ACTIVITY: If a line of the data below contains the string "news", copy it into your answer.

SUPPLIED ENTRIES:
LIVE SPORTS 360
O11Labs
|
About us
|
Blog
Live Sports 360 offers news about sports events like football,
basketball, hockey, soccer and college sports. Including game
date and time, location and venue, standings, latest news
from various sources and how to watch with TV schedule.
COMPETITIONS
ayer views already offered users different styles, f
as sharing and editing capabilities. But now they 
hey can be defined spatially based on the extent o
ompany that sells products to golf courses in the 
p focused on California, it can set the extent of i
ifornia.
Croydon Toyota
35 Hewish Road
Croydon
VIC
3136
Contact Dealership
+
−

ANSWER TO THIS PROBLEM:
Live Sports 360 offers news about sports events like football,
date and time, location and venue, standings, latest news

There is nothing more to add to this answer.